◆ Instrução dada 1 ◆
Pode transcrever na íntegra, sem qualquer alteração, o texto sobre a linha divisória entre os prédios?

::: Texto dado

Em face do exposto, tendo em conta os demais factos provados e tendo em conta a posição assumida pelas partes, o ponto 21 passará a ter a seguinte redacção (facto que se considera admitido por acordo das partes):

“Há cerca de um ano, os Réus e os Autores colocaram um marco (pedra) no extremo norte dos referidos prédios – conforme referido no ponto 22 – a fim de assinalarem a linha divisória entre os dois prédios com referência ao marco referido no ponto 16 que já existia a sul”.

Pretendem ainda os Apelantes que se considere provada a matéria constante dos ponto f) e l) da matéria de facto dada como não provada, ou seja, que “A Norte do terreno referido em 6 havia uma parede com uma cruz gravada e até há cerca de um ano atrás existiu pelo menos um marco a meio constituído por uma pedra de formato irregular” e que “Entre o poço e o prédio dos Autores, o terreno existente sempre foi cultivado pelos Réus ou por pessoas por eles autorizadas”, tendo em conta os depoimentos prestados pelas testemunhas, L..., M...a e N....

Que a Norte do terreno existia uma parede com uma cruz gravada já resulta do ponto 17.

Quanto aos demais factos, não conseguimos compreender a sua relevância, já que esses factos, só por si, são inócuos e irrelevantes, até porque nada nos dizem acerca da exacta localização da pedra de formato irregular e acerca da linha que delimita os prédios.

::::::

◆ Instrução dada 2 ◆
Pode apresentar como lista JSON de strings, uma por linha e omitindo as linhas em branco, apenas as linhas dos registos que vão da linha que contém "genus: Buddleja" até ao fim dos registos, ambas as extremidades incluídas?

::: Material do exercício

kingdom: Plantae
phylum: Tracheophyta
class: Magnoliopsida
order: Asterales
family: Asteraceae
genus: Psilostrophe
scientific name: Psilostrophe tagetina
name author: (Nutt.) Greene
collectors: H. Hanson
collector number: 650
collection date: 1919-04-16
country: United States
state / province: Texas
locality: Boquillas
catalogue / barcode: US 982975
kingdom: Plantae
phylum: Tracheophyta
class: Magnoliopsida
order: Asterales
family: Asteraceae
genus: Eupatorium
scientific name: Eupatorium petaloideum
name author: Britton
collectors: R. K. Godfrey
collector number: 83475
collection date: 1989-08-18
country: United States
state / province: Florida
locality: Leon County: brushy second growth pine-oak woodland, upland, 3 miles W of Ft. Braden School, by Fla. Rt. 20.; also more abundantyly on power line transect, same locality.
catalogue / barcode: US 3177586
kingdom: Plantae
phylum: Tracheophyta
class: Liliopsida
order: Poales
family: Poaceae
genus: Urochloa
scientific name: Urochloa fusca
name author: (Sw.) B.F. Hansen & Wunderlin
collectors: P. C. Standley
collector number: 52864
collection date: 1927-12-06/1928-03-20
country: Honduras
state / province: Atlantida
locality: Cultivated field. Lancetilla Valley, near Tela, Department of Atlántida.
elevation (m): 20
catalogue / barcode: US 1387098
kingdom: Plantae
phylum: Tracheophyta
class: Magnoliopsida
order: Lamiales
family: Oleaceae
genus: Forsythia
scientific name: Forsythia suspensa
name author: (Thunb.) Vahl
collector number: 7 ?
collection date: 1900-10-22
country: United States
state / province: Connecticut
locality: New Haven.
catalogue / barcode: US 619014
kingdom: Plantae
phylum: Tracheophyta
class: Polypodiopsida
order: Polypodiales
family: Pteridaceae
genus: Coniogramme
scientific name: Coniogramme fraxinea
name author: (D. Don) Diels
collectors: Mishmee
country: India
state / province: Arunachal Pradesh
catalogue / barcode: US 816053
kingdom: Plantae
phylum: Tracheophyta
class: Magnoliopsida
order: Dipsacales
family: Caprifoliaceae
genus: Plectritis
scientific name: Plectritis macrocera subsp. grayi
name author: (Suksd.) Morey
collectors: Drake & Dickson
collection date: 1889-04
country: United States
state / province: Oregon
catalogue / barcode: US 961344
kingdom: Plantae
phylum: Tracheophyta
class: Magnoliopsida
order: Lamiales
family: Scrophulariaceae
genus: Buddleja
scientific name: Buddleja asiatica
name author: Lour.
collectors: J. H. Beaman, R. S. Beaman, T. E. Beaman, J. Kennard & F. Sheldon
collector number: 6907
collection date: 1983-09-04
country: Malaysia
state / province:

::::::

◆ Resposta escrita 1 ◆
Em face do exposto, tendo em conta os demais factos provados e tendo em conta a posição assumida pelas partes, o ponto 21 passará a ter a seguinte redacção (facto que se considera admitido por acordo das partes):

“Há cerca de um ano, os Réus e os Autores colocaram um marco (pedra) no extremo norte dos referidos prédios – conforme referido no ponto 22 – a fim de assinalarem a linha divisória entre os dois prédios com referência ao marco referido no ponto 16 que já existia a sul”.

Pretendem ainda os Apelantes que se considere provada a matéria constante dos ponto f) e l) da matéria de facto dada como não provada, ou seja, que “A Norte do terreno referido em 6 havia uma parede com uma cruz gravada e até há cerca de um ano atrás existiu pelo menos um marco a meio constituído por uma pedra de formato irregular” e que “Entre o poço e o prédio dos Autores, o terreno existente sempre foi cultivado pelos Réus ou por pessoas por eles autorizadas”, tendo em conta os depoimentos prestados pelas testemunhas, L..., M...a e N....

Que a Norte do terreno existia uma parede com uma cruz gravada já resulta do ponto 17.

Quanto aos demais factos, não conseguimos compreender a sua relevância, já que esses factos, só por si, são inócuos e irrelevantes, até porque nada nos dizem acerca da exacta localização da pedra de formato irregular e acerca da linha que delimita os prédios.

◆ Resposta escrita 2 ◆
[
  "genus: Buddleja",
  "scientific name: Buddleja asiatica",
  "name author: Lour.",
  "collectors: J. H. Beaman, R. S. Beaman, T. E. Beaman, J. Kennard & F. Sheldon",
  "collector number: 6907",
  "collection date: 1983-09-04",
  "country: Malaysia",
  "state / province:"
]